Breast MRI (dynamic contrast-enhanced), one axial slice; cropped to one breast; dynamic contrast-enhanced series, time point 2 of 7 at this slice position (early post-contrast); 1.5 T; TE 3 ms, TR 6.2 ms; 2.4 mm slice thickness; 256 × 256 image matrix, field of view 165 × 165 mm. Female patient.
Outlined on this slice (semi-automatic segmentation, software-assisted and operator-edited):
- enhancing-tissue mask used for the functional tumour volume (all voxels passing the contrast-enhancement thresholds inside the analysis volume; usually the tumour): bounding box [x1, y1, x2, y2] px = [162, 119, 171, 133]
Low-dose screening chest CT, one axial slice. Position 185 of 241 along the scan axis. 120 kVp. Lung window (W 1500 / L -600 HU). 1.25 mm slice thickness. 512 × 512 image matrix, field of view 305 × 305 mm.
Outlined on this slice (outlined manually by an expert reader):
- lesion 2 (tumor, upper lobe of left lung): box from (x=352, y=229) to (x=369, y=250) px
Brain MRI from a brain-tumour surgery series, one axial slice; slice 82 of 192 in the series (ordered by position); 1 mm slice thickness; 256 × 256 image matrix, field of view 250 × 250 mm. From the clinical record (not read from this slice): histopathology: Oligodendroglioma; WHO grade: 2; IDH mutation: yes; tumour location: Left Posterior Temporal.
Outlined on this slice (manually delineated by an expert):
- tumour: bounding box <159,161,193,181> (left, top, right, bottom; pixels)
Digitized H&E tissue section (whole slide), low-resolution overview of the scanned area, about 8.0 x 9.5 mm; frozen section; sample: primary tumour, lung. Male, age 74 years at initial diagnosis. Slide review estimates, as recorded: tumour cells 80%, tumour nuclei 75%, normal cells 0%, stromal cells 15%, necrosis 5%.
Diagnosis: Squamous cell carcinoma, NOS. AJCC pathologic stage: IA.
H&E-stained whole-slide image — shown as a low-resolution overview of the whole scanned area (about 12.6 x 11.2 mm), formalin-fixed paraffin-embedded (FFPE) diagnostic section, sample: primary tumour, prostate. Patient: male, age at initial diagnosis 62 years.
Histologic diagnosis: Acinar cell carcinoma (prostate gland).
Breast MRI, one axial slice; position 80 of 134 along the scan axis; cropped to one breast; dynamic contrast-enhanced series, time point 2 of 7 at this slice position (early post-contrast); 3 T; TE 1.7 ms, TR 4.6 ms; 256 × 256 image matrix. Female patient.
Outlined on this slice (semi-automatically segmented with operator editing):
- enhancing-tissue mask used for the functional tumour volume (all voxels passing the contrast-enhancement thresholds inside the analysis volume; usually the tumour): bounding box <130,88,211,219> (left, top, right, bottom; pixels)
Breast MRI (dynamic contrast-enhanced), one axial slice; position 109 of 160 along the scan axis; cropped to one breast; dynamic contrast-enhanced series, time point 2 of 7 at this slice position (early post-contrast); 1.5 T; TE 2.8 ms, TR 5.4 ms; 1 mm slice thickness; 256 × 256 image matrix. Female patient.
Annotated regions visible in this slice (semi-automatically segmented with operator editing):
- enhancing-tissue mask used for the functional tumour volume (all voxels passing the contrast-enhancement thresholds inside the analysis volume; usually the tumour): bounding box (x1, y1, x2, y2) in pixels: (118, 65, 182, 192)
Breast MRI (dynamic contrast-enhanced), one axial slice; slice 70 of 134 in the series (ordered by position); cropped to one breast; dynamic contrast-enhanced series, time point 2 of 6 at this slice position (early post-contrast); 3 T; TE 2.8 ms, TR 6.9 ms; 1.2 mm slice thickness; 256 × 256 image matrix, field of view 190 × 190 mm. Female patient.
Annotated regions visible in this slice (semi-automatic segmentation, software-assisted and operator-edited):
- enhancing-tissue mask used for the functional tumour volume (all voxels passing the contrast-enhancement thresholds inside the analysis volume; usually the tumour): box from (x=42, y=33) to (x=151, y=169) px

........

REQUIRED WORK: Beginning at the first line of the data above, retype each line until you reach the line containing "Low-dose screening chest", and include that one too. Add nothing else.

OUTPUT OF THE TASK:
Breast MRI (dynamic contrast-enhanced), one axial slice; cropped to one breast; dynamic contrast-enhanced series, time point 2 of 7 at this slice position (early post-contrast); 1.5 T; TE 3 ms, TR 6.2 ms; 2.4 mm slice thickness; 256 × 256 image matrix, field of view 165 × 165 mm. Female patient.
Outlined on this slice (semi-automatic segmentation, software-assisted and operator-edited):
- enhancing-tissue mask used for the functional tumour volume (all voxels passing the contrast-enhancement thresholds inside the analysis volume; usually the tumour): bounding box [x1, y1, x2, y2] px = [162, 119, 171, 133]
Low-dose screening chest CT, one axial slice. Position 185 of 241 along the scan axis. 120 kVp. Lung window (W 1500 / L -600 HU). 1.25 mm slice thickness. 512 × 512 image matrix, field of view 305 × 305 mm.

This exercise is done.